Byrnes

Author

Du Bois, W.E.B.

Published

April 1, 1919

You have, perhaps, noticed our double-page advertisement in the Congressional Record, due to the kindness of our good friend James Francis Byrnes, of South Carolina. Congressman Byrnes is from the Second District and a confrère of the late Congressman James W. Ragsdale, who died suddenly during the Washington riots.

The Congressional Districts of these two gentlemen have about 400,000 inhabitants and probably 80,000 of these are males of voting age, the majority being Negroes. Mr. Byrnes was elected to Congress by a vote of 7,681 ballots out of a total of 7,801 ballots cast.

In the Second District of New York it took, the same year, 46,141 votes to make an election and 24,064 of these to elect a Congressman; but all this is not necessary in South Carolina.
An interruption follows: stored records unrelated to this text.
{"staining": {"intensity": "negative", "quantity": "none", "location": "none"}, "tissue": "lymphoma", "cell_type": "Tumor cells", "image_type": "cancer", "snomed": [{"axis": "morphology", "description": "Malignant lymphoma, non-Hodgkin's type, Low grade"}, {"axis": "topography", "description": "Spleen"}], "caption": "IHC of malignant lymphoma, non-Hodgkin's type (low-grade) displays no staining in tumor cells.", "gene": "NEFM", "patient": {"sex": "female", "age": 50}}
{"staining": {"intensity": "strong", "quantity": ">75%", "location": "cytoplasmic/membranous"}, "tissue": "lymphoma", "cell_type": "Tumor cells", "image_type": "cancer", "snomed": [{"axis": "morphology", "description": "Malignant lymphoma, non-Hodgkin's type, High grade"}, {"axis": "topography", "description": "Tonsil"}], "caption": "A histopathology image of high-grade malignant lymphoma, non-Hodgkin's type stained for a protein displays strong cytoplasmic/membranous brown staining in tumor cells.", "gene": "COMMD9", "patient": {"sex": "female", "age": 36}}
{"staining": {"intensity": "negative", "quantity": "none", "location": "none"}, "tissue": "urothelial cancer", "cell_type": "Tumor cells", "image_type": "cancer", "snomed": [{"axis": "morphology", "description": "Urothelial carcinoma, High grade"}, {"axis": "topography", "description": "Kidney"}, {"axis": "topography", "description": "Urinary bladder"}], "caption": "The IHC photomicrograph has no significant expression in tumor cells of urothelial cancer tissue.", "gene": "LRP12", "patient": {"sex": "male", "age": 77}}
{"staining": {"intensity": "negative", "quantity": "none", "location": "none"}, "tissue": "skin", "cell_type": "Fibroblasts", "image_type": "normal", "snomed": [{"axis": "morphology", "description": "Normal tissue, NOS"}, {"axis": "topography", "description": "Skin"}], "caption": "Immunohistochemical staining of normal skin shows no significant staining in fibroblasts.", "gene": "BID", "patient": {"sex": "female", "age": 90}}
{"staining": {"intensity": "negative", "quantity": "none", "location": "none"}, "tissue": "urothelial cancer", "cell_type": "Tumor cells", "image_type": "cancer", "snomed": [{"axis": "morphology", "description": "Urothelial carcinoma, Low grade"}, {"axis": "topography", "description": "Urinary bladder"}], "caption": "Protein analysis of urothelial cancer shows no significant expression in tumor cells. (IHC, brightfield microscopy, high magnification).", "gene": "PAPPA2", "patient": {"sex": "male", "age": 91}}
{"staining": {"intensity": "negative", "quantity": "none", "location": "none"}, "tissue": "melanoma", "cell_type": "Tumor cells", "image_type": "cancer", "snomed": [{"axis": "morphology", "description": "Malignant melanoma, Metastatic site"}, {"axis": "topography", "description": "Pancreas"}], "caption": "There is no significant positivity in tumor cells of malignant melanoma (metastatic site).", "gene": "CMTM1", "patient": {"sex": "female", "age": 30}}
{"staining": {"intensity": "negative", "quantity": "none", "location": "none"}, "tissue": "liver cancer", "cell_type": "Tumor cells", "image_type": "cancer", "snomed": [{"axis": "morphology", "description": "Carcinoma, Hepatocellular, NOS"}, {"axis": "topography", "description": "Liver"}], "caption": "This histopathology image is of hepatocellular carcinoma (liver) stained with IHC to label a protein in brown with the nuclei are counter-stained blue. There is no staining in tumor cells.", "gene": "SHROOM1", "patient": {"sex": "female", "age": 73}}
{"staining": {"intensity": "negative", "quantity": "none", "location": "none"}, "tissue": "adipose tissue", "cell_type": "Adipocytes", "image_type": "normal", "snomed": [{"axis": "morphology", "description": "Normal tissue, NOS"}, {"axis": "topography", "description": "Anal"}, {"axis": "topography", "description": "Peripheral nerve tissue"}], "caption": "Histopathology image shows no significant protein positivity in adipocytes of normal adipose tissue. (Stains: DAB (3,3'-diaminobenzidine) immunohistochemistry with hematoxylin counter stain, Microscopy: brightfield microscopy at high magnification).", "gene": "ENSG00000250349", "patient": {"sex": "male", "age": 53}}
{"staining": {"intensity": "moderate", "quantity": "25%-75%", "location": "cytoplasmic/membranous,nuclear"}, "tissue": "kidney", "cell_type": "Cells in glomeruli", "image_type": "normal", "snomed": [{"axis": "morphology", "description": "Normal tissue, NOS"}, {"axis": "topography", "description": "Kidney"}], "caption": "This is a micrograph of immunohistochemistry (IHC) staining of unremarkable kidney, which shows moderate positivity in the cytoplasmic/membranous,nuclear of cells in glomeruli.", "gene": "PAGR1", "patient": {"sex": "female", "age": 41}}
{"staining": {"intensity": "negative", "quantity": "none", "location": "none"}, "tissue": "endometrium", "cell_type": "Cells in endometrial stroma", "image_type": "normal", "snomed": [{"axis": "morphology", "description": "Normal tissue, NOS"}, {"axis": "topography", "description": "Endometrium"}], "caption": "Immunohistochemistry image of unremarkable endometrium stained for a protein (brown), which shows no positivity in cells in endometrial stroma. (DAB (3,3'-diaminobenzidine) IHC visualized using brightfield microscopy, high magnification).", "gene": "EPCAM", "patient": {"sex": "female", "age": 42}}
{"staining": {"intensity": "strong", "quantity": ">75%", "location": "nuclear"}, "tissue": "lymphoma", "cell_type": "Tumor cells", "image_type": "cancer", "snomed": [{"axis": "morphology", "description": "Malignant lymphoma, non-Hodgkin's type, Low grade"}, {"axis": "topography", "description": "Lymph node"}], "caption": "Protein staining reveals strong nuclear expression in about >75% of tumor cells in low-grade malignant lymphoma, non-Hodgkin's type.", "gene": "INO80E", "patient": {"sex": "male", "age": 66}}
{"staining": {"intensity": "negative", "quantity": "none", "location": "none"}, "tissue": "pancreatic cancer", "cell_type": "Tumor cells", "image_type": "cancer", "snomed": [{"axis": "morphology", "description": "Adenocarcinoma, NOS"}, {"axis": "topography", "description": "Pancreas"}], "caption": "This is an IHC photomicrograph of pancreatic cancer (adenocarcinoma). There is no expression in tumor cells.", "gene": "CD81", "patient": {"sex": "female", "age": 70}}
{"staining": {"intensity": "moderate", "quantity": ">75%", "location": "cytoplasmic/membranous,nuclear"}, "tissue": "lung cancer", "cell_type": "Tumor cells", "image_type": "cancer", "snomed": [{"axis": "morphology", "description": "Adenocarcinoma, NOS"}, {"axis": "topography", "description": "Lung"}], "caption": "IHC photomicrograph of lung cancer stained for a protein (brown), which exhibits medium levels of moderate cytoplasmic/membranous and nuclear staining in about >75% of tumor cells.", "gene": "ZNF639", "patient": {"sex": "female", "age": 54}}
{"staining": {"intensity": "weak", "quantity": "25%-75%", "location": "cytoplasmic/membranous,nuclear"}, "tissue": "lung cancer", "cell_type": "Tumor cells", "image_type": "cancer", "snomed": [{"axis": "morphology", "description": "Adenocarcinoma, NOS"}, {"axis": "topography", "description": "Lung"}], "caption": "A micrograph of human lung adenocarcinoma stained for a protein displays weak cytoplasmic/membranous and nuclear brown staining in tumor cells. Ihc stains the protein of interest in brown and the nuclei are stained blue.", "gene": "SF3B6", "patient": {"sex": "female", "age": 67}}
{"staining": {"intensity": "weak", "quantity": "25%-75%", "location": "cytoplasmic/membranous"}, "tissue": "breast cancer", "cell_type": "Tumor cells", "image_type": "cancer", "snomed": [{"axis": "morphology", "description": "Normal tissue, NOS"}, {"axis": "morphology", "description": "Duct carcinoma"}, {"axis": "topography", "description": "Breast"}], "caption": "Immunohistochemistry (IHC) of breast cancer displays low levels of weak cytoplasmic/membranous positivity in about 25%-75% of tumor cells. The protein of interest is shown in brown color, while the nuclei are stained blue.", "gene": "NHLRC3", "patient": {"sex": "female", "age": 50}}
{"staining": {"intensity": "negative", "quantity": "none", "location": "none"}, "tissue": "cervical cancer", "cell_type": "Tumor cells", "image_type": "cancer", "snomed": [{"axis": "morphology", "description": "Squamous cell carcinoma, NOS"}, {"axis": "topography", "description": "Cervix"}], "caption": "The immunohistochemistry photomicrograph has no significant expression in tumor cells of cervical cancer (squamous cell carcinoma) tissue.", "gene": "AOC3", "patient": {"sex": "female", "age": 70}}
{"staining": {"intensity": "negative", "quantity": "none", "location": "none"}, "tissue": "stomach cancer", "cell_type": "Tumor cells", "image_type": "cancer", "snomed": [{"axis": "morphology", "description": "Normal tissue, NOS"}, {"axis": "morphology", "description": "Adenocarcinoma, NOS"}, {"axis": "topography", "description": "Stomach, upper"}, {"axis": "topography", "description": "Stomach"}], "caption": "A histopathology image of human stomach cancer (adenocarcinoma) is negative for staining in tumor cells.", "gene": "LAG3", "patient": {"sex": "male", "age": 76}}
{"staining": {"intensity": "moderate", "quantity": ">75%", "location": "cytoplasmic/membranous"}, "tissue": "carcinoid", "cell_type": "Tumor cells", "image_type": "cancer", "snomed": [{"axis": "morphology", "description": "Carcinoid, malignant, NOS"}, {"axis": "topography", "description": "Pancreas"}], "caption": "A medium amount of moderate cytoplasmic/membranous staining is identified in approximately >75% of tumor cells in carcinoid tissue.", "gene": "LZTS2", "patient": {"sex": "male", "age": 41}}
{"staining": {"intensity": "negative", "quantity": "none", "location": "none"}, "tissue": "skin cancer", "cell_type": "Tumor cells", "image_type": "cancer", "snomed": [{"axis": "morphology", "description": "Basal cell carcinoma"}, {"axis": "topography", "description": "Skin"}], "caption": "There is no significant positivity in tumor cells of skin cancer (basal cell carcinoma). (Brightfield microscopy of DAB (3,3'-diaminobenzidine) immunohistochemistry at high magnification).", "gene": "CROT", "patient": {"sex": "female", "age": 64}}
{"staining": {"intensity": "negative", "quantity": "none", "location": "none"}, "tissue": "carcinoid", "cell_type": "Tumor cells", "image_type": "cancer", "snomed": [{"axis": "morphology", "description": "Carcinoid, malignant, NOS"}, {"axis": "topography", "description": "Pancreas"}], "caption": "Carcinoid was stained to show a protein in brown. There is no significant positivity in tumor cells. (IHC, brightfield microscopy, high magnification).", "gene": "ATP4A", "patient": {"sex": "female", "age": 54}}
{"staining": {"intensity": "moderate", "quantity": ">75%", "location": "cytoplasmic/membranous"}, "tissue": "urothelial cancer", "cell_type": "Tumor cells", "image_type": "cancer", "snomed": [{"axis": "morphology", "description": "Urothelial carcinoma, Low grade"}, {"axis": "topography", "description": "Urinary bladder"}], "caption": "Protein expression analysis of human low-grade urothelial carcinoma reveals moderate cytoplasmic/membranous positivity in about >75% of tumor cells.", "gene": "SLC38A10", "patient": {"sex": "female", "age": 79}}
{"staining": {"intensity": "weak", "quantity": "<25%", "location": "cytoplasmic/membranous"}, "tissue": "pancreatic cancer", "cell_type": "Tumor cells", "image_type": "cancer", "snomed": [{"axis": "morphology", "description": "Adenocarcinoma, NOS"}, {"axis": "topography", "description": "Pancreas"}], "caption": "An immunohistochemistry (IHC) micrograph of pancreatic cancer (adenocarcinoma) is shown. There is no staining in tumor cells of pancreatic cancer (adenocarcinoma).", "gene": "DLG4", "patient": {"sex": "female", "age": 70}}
Yet Mr. Byrnes, representing without any legal authority the suppressed votes of 12,000 white men and 20,000 blacks, stands in Congress and talks just as loud—indeed, considerably louder—than Mr. Caldwell of New York.

Mr. Byrnes is alarmed, and so are we. He is alarmed over us and we over him. He accuses The Crisis and other Negro journals of causing not only the Washington and Chicago riots, but the whole unrest and dissatisfaction in the Negro race. We accuse Mr. Byrnes, and his kind, of being primarily the ones who not only precipitated the riots in Washington, Chicago, Atlanta, Houston, Longview and East St. Louis, but also of encouraging for fifty years the lynching of 4,000 Negroes, the disfranchisement of a million and a half voters, the enforced ignorance of three million human beings and the theft of hundreds of millions of dollars in wages, but particularly the theft of the highest privilege of a freeman—our vote and our self-respect.

Following the advice and example of the alarmed Mr. Byrnes, we have called this situation “to the attention of” the President, the Attorney-General and the United States Congress “with the request that they have proceedings instituted” against Byrnes, under the Fourteenth Amendment of the Constitution of the United States.

And we have intimated to them in the chaste language of our friend that “steps should be taken against the use” of the Congressional Record “for the Bolshevik and the I.W.W.”

Meantime, may we not cordially thank Congressman Byrnes for allowing some seventy-five millions of our fellow-citizens to read a Crisis editorial which might otherwise have reached a bare million?